Prompt — Beginning with the line below that contains "[279,566,320,574] BDRate ->" and ending with the line that contains "[554,565,633,574] 17KMAC/Pixel ->", copy every line exactly. Copy nothing else.

━━━━━ Material for the task

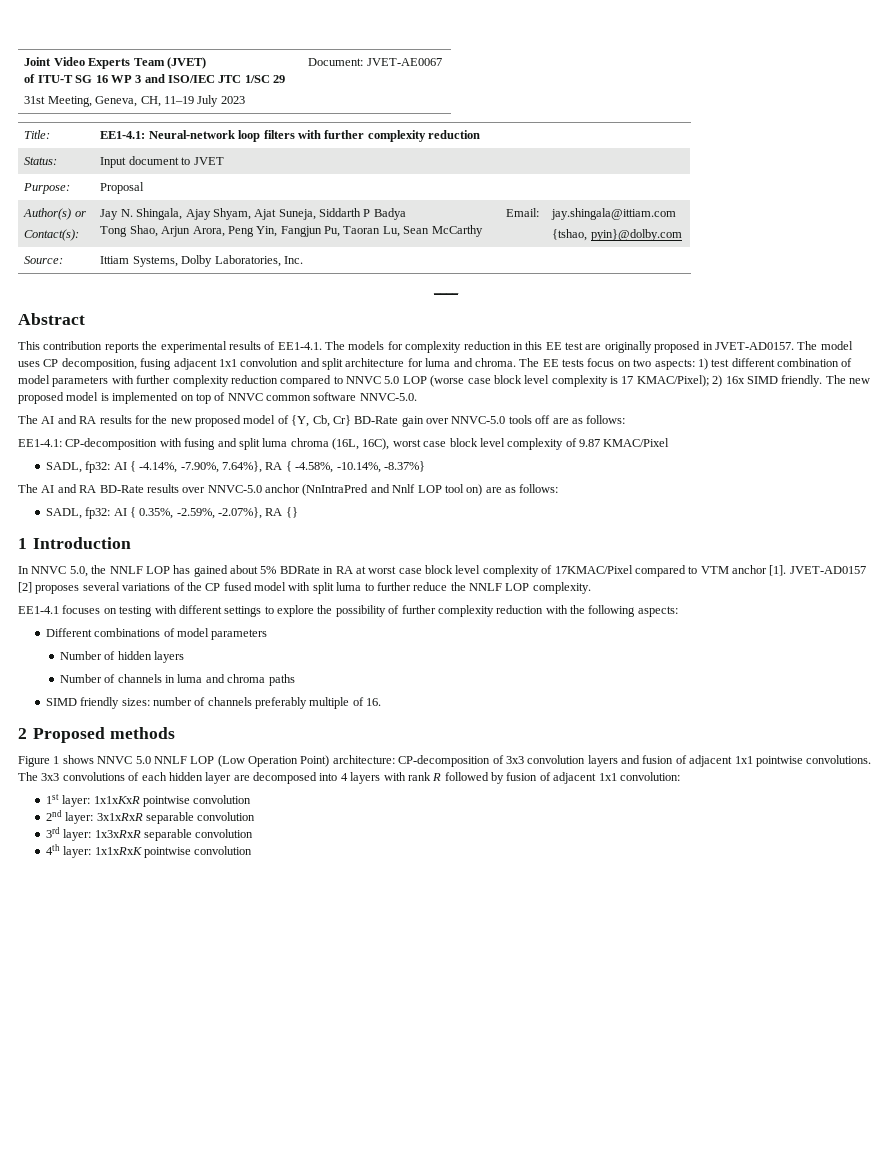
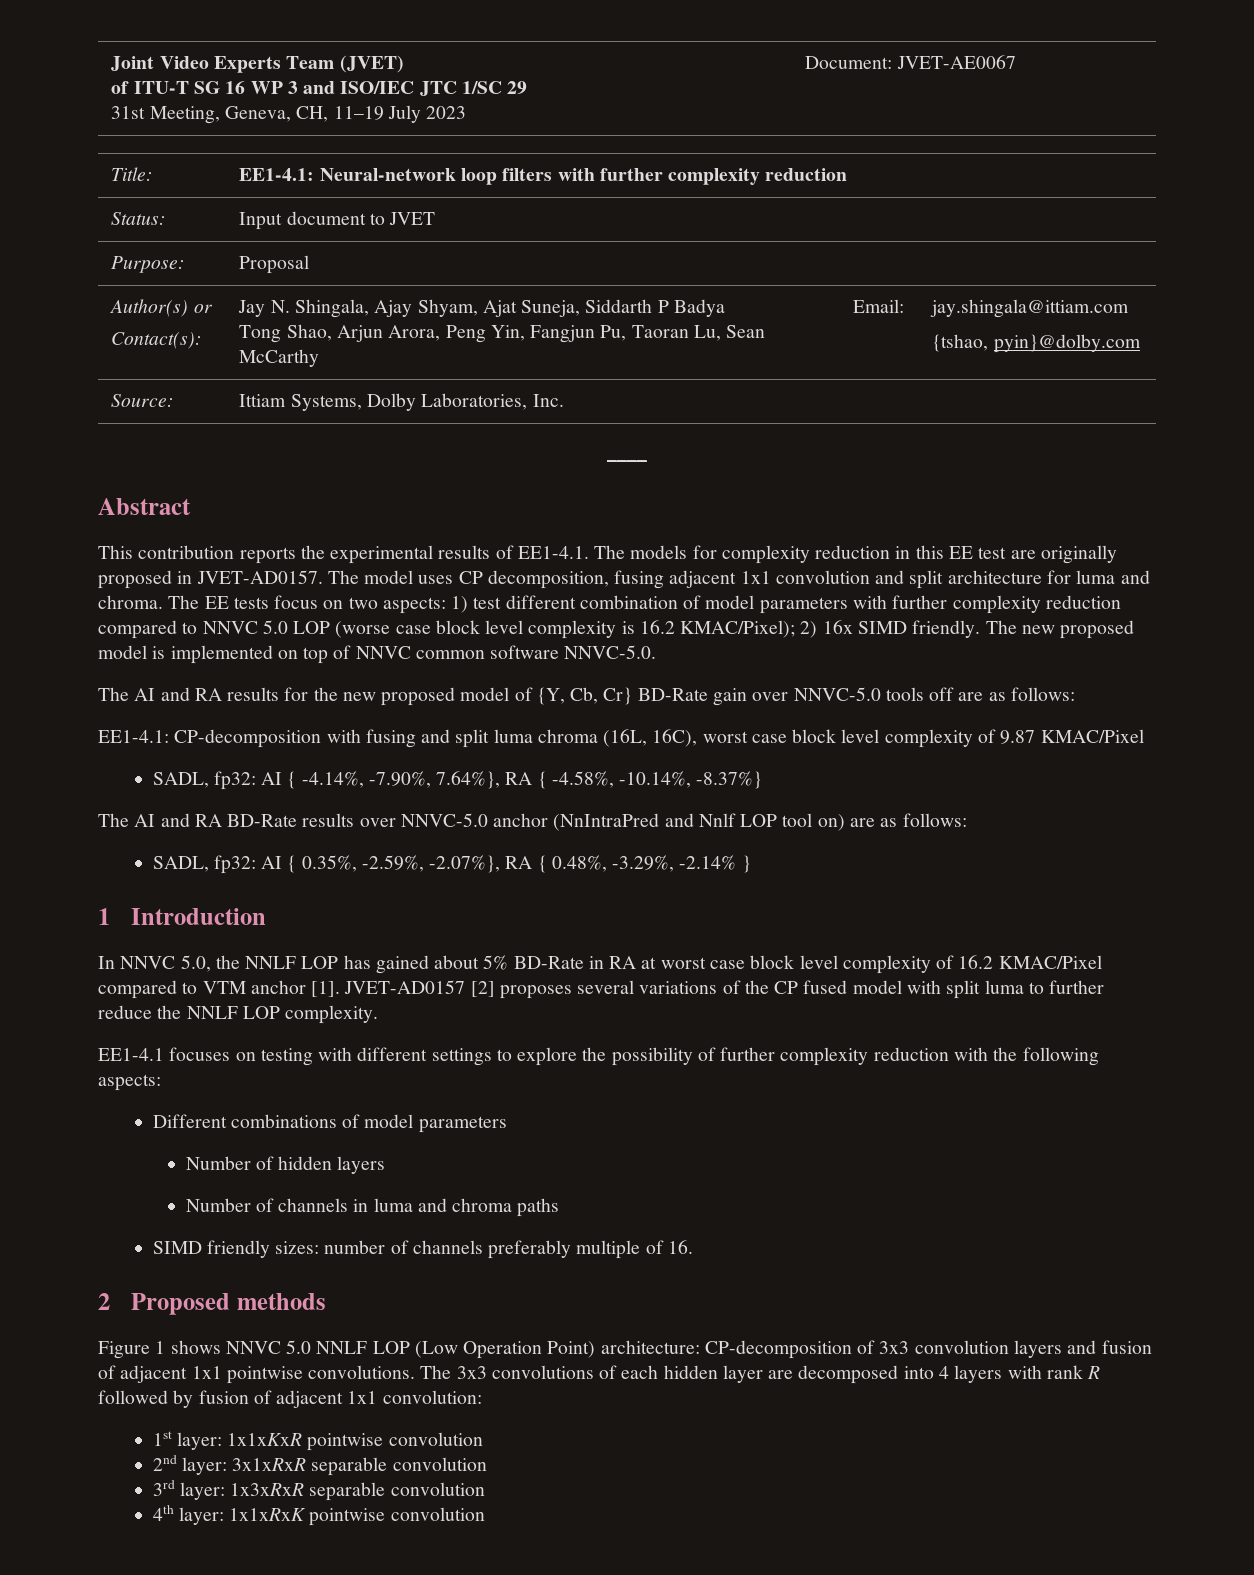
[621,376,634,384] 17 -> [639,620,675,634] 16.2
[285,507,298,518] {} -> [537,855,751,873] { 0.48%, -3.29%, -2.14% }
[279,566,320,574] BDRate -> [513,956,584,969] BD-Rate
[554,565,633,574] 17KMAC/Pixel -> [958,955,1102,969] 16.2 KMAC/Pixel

━━━━━━━━━━
━━━━━ Material for the task

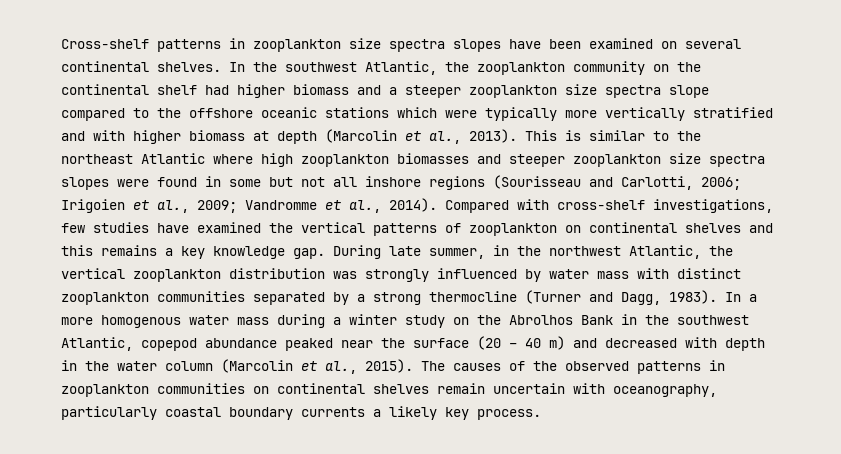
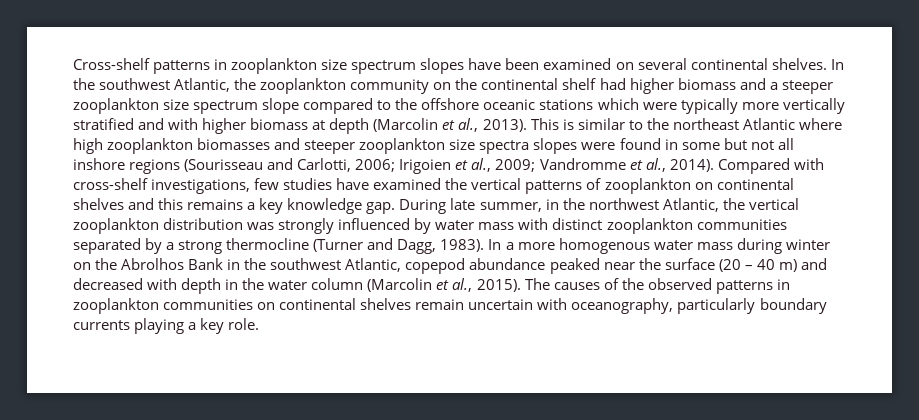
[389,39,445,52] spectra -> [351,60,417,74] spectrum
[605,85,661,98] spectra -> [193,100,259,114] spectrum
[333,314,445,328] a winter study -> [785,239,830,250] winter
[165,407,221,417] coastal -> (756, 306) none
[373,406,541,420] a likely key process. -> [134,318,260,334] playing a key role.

━━━━━━━━━━
━━━━━ Material for the task

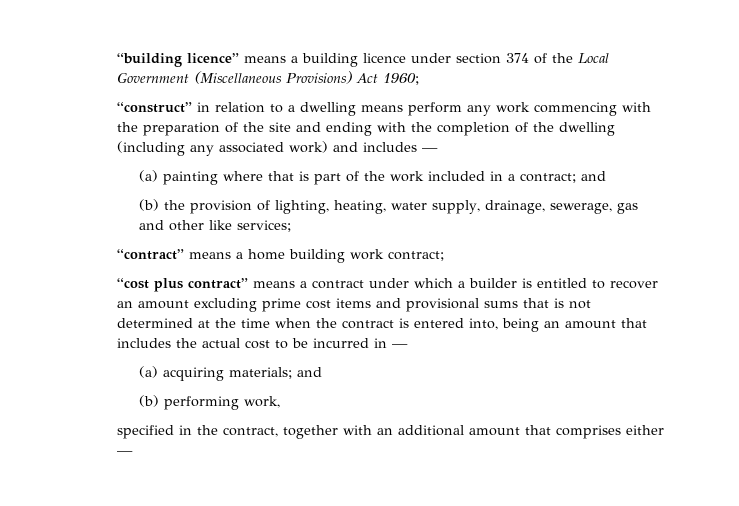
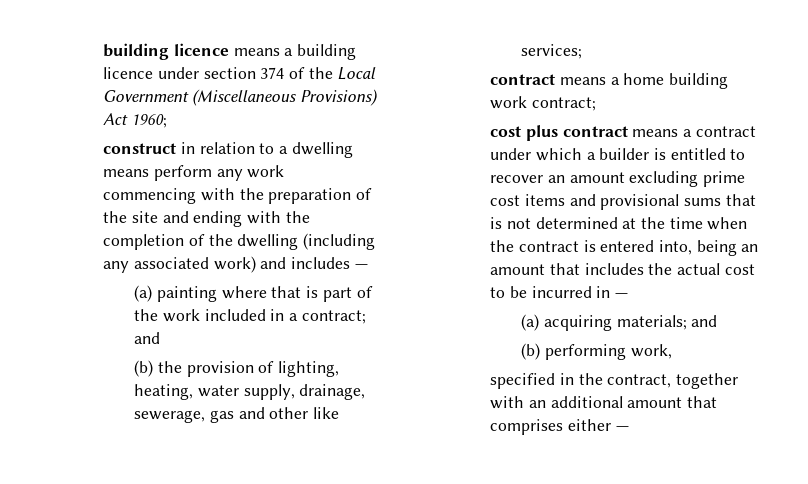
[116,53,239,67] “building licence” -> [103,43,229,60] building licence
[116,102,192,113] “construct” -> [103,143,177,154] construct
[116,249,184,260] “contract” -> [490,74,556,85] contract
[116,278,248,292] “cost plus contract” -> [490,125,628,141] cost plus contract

━━━━━━━━━━

Task result —
[279,566,320,574] BDRate -> [513,956,584,969] BD-Rate
[554,565,633,574] 17KMAC/Pixel -> [958,955,1102,969] 16.2 KMAC/Pixel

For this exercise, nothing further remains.